▶ [Available records]
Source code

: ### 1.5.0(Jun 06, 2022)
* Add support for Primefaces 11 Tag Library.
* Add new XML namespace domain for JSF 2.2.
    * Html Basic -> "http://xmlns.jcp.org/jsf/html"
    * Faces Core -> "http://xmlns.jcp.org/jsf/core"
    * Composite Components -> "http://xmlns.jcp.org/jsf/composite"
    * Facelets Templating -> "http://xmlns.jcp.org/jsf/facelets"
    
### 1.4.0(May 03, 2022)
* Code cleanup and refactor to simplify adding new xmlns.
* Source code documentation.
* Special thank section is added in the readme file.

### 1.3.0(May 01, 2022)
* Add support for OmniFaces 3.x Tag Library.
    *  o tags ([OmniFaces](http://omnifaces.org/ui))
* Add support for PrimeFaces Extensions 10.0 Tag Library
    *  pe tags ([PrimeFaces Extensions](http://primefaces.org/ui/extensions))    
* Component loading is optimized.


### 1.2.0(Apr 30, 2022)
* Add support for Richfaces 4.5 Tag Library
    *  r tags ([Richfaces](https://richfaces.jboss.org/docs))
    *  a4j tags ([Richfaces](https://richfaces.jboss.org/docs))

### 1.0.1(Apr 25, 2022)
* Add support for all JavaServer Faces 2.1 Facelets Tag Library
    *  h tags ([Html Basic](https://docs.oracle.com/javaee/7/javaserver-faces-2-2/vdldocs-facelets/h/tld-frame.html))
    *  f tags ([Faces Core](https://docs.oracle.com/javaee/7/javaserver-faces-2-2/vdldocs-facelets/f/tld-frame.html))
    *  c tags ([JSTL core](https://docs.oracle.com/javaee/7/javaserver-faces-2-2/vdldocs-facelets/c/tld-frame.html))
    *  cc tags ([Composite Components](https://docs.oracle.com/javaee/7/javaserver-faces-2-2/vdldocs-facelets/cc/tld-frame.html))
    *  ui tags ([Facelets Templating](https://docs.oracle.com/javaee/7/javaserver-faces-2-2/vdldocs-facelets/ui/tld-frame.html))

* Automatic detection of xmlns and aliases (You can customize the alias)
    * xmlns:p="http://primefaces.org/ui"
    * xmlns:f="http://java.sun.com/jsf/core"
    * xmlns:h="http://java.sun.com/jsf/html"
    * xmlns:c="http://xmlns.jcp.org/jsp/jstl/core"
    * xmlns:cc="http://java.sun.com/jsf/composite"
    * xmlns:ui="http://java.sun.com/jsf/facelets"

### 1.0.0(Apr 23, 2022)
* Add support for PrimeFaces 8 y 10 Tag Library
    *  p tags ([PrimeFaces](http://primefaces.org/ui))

▶ [Your goal]
Write out the source text of every item above, copying each line character for character.

▶ [Response for this exercise]
Source code

: ### 1.5.0(Jun 06, 2022)
* Add support for Primefaces 11 Tag Library.
* Add new XML namespace domain for JSF 2.2.
    * Html Basic -> "http://xmlns.jcp.org/jsf/html"
    * Faces Core -> "http://xmlns.jcp.org/jsf/core"
    * Composite Components -> "http://xmlns.jcp.org/jsf/composite"
    * Facelets Templating -> "http://xmlns.jcp.org/jsf/facelets"
    
### 1.4.0(May 03, 2022)
* Code cleanup and refactor to simplify adding new xmlns.
* Source code documentation.
* Special thank section is added in the readme file.

### 1.3.0(May 01, 2022)
* Add support for OmniFaces 3.x Tag Library.
    *  o tags ([OmniFaces](http://omnifaces.org/ui))
* Add support for PrimeFaces Extensions 10.0 Tag Library
    *  pe tags ([PrimeFaces Extensions](http://primefaces.org/ui/extensions))    
* Component loading is optimized.


### 1.2.0(Apr 30, 2022)
* Add support for Richfaces 4.5 Tag Library
    *  r tags ([Richfaces](https://richfaces.jboss.org/docs))
    *  a4j tags ([Richfaces](https://richfaces.jboss.org/docs))

### 1.0.1(Apr 25, 2022)
* Add support for all JavaServer Faces 2.1 Facelets Tag Library
    *  h tags ([Html Basic](https://docs.oracle.com/javaee/7/javaserver-faces-2-2/vdldocs-facelets/h/tld-frame.html))
    *  f tags ([Faces Core](https://docs.oracle.com/javaee/7/javaserver-faces-2-2/vdldocs-facelets/f/tld-frame.html))
    *  c tags ([JSTL core](https://docs.oracle.com/javaee/7/javaserver-faces-2-2/vdldocs-facelets/c/tld-frame.html))
    *  cc tags ([Composite Components](https://docs.oracle.com/javaee/7/javaserver-faces-2-2/vdldocs-facelets/cc/tld-frame.html))
    *  ui tags ([Facelets Templating](https://docs.oracle.com/javaee/7/javaserver-faces-2-2/vdldocs-facelets/ui/tld-frame.html))

* Automatic detection of xmlns and aliases (You can customize the alias)
    * xmlns:p="http://primefaces.org/ui"
    * xmlns:f="http://java.sun.com/jsf/core"
    * xmlns:h="http://java.sun.com/jsf/html"
    * xmlns:c="http://xmlns.jcp.org/jsp/jstl/core"
    * xmlns:cc="http://java.sun.com/jsf/composite"
    * xmlns:ui="http://java.sun.com/jsf/facelets"

### 1.0.0(Apr 23, 2022)
* Add support for PrimeFaces 8 y 10 Tag Library
    *  p tags ([PrimeFaces](http://primefaces.org/ui))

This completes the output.